At Canton’s third women’s seder on April 2, about 150 women attended — a remarkable turnout for a town with a total Jewish population of 1,500.
The seders have become a major annual event in the spiritual lives of many Jewish women, even those who never walk through synagogue doors.
Amy Gladstone describes herself as a secular Jew, is intermarried and attends the “feminist/human — liberation seder” hosted each year by a friend in Brooklyn. It is one of the few organized Jewish rituals in which she participates.
“For me it’s a way to be with people who think in a like-minded way, and it gives me a sense of community,” said the psychotherapist and mother of two young sons.
And like no other event in Jewish life, feminist seders bring together women from across a broad social spectrum.
At the Ma’yan seder in Manhattan, now in its seventh year, Park Avenue ladies who lunch dance arm-in-arm with young women who are pierced in unusual places. Straight women share the experience with lesbians, and the Modern Orthodox sing along with women who are avowedly secular.
This year the Ma’yan seder added a fourth night to accommodate the more than 2,000 people clamoring to attend, but still had a long waiting list. Young women — and an occasional young man — bring their mothers and grandmothers. New parents wear their infants in Snugglies and everyone grabs a tambourine and dances around the room while singer-songwriter Debbie Friedman leads them in spirit-filled song.
“I see that people are so hungry to celebrate and to dance, and to embrace their Jewish lives, and they’re looking for this to happen through the seders,” Friedman said in an interview.
Pogrebin recalls a similar experience at the very first feminist seder, when about a dozen Jewish friends and writer-acquaintances gathered in Chesler’s living room.
“I felt that I had come home,” said Pogrebin in an interview.
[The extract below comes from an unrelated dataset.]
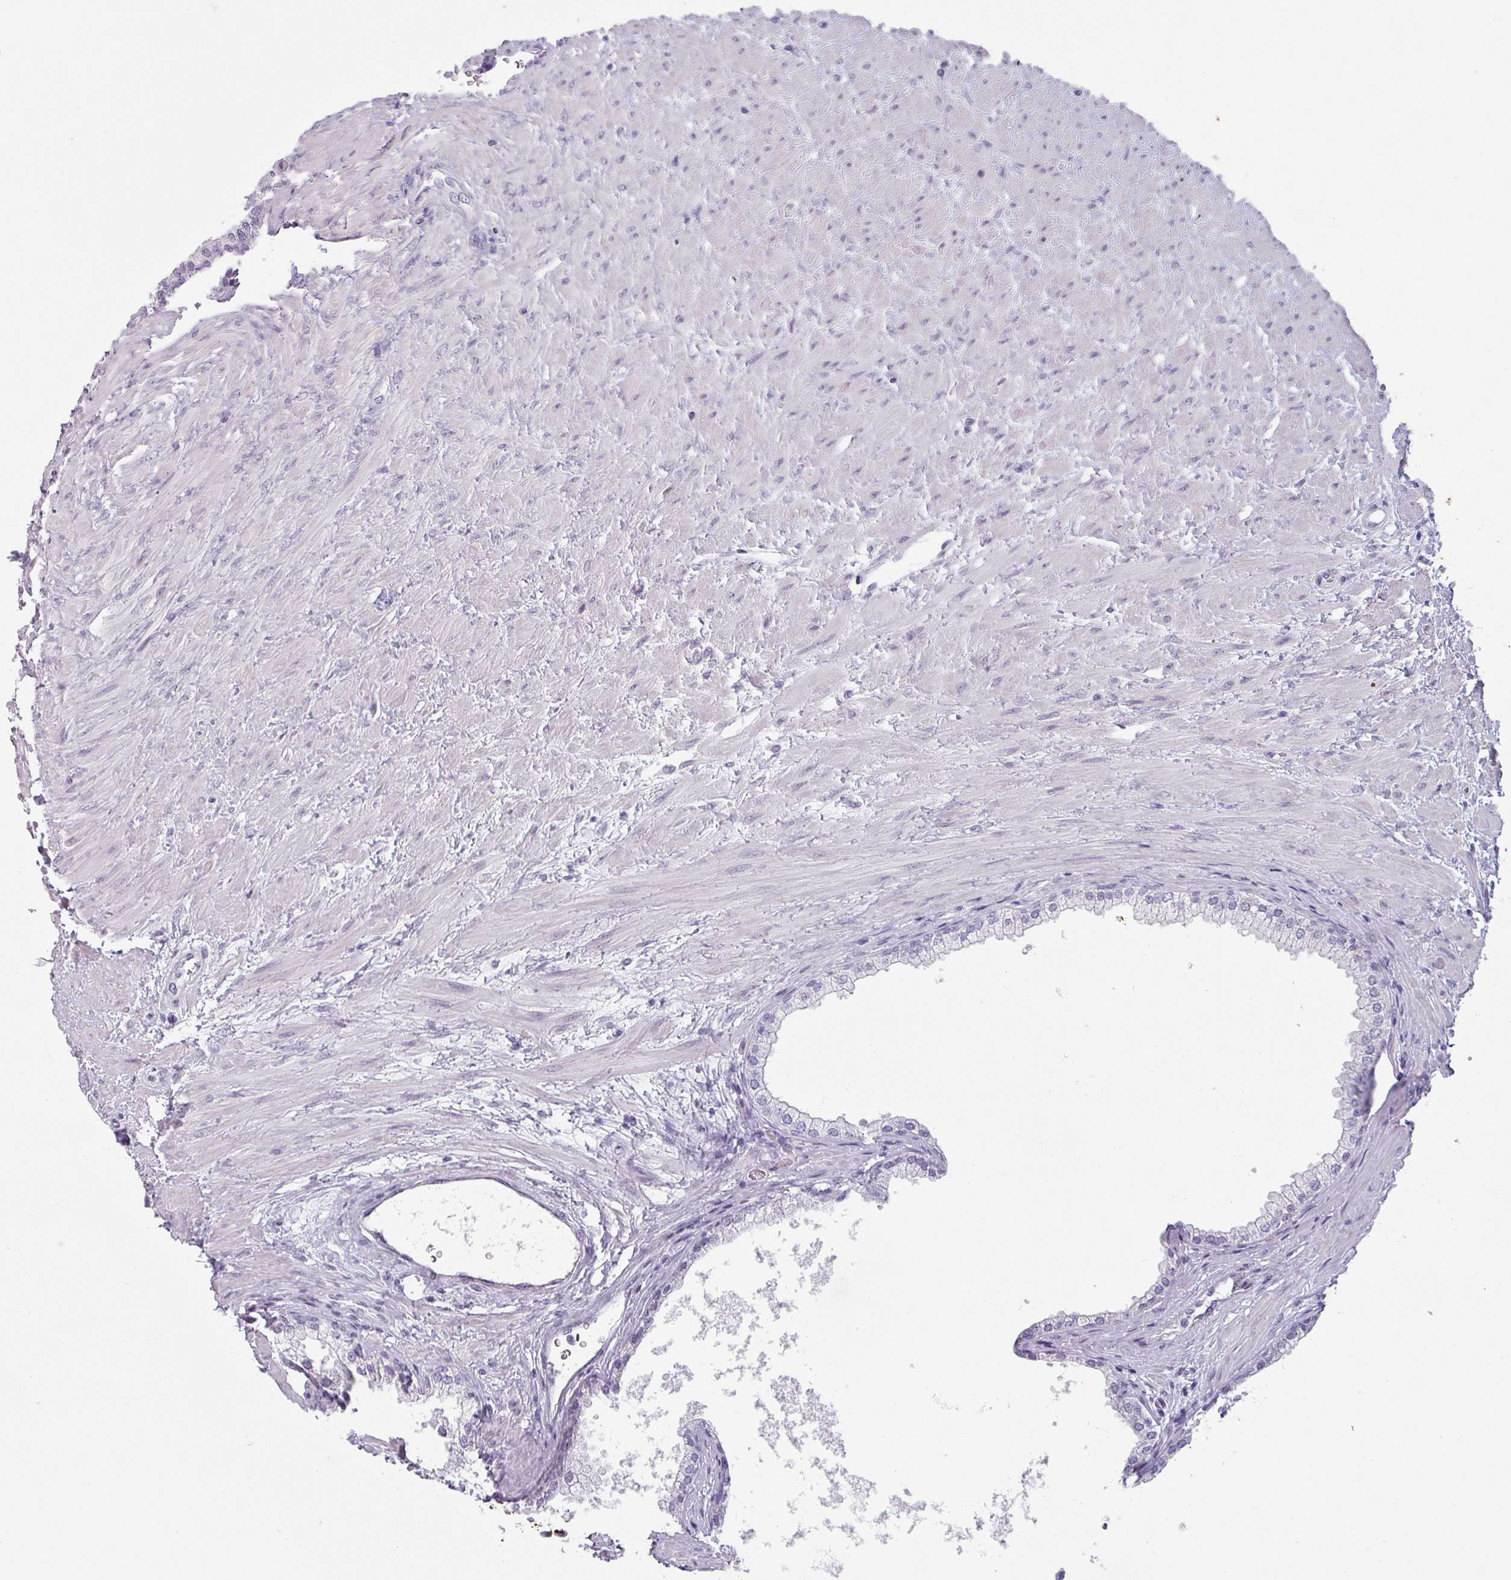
{"staining": {"intensity": "negative", "quantity": "none", "location": "none"}, "tissue": "prostate", "cell_type": "Glandular cells", "image_type": "normal", "snomed": [{"axis": "morphology", "description": "Normal tissue, NOS"}, {"axis": "topography", "description": "Prostate"}], "caption": "Glandular cells show no significant protein expression in normal prostate. (IHC, brightfield microscopy, high magnification).", "gene": "SFTPA1", "patient": {"sex": "male", "age": 76}}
She was then an editor at Ms. magazine and had been estranged from Judaism since the age of 15, when her mother died and she was not permitted to say Kaddish as part of a community of Jews.
The seder, she said, “was one of the things that made me feel this was my religion and no one could take it away from me.”
The originals have gone through changes, as has their seder. The seder sisters and their friends have argued ideologies and loyalties. Some have broken away from the group. The core participants agree that the seder is no longer what it once was.
But still, this year, they will gather in one of their living room floors, only women, talk about the narrow places through which they have moved in the last year, and continue this tradition that they have created for the Jewish people.